I was able to jump aboard the Steiger 31 DV Miami a few weeks back and was immediately impressed by the enormous cockpit, which measures 10-1/2 feet in length by 8 feet in width (84 square feet), supported by 25 inches of thigh-high depth throughout. Since company CEO Al Steiger is a fishing fanatic and had considerable input into the design of the 31 Miami, one of the neatest cockpit features is a triple combination toe-rail, horizontal rod rack and sinker storage compartment that runs the length of each side under the covering boards. This is a way-cool standard feature that you won’t find on any competitive boat and is a bottom and drift fisherman’s dream come true, with multiple compartments to stow your sinkers, while giving excellent toe and leg support when leaning over the side to slip the net under your favorite quarry.
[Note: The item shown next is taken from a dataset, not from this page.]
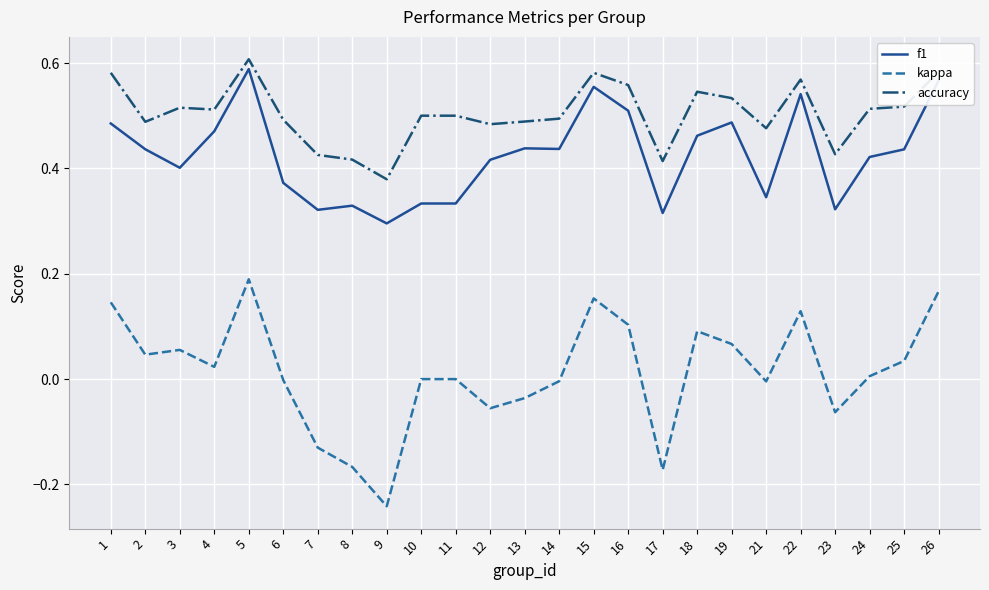

Where is the first local maximum for kappa?

3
One of my pet peeves with new “sport fishing” boats is that they never seem to have enough standard rodholders onboard. Once again, due to President Al Steiger’s decades of hardcore fishing experience, the 31 DV Miami solves this dilemma from the get-go. With most competitive manufacturers offering four to six flush-mount gunwale rodholders, the 31 Miami trumps them with a total of 10. The test boat that I inspected had even more with a total of 14 in the gunwales, with six across the back in the full-height transom cap, and four in each covering board - and with the 10-1/2-foot cockpit length you can install even more! An eight-rod rocket launcher on the top of the Miami’s fiberglass roof adds rodholders to clear the decks, plus there are a trio of horizontal poly racks under each gunwale, bringing the standard rodholder total up to 24! Other cockpit fishing features include an in-deck livewell with macerator pump-out, plus an insulated fishbox set in the transom cap that measures 46 inches long by 11 inches wide by 10 inches deep and drains its icy contents directly overboard.
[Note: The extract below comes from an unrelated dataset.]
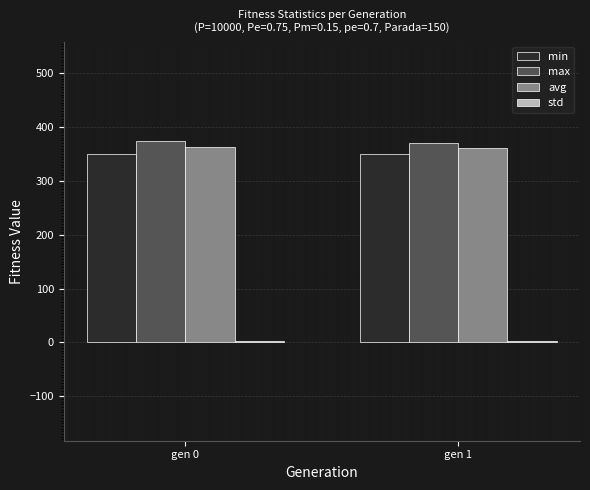

What is the difference between the highest and lowest values at gen 1?

368.3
There’s plenty of room in the Miami’s upper cabin area for the crew to stay dry and comfortable when underway to the fishing grounds, with a 7-foot long cushioned bench to port that includes a trio of recessed tackle storage drawers and access to the twin four-way switches to control the quad battery setup. An adjustable captain’s chair sits atop of a fiberglass module that includes a small (optional) refrigerator, microwave oven and a coffee maker. With 6-1/2 feet of headroom, the Miami’s cabin will be roomy enough for most crewmembers, also offering the convenience of twin overhead stainless steel handrails when negotiating a rough inlet or choppy seas. The 31 Miami offers a roomy dash panel to flush-mount twin 12-inch multifunction displays, an auto pilot, dual engine instruments, twin VHF radios and more. An in-deck fishbox with macerator pump-out completes the upper cabin accommodations.

Stepping down into the lower berth area, which offers 65 inches of headroom, there’s a twin vee berth, additional drawers to stow tackle or gear, a private head area to starboard, plus a freshwater sink. The standard features list on this 31-footer is a nautical mile long and options include AC/heat with shore power and inverter, transom and cockpit bolsters, a drop-down transom bench, outriggers, windlass and more.

Recent Yamaha factory tests show that this 31-footer is fast to the fishing grounds. Outfitted with standard twin 300 four-strokes and spinning 18-inch pitch SWS II three-blade standard props, she will hit a top speed of 51.4 mph at 6050 rpm, turning 28.7 mph at 3500 revs while burning 15.7 gph for a net of 1.83 gph. If you need to get to a hot bite with more urgency, bumping the twin electric fly-by-wire throttle to four grand will hit 33.7 mph on the GPS at 19.8 gph for 1.7 mpg fuel efficiency.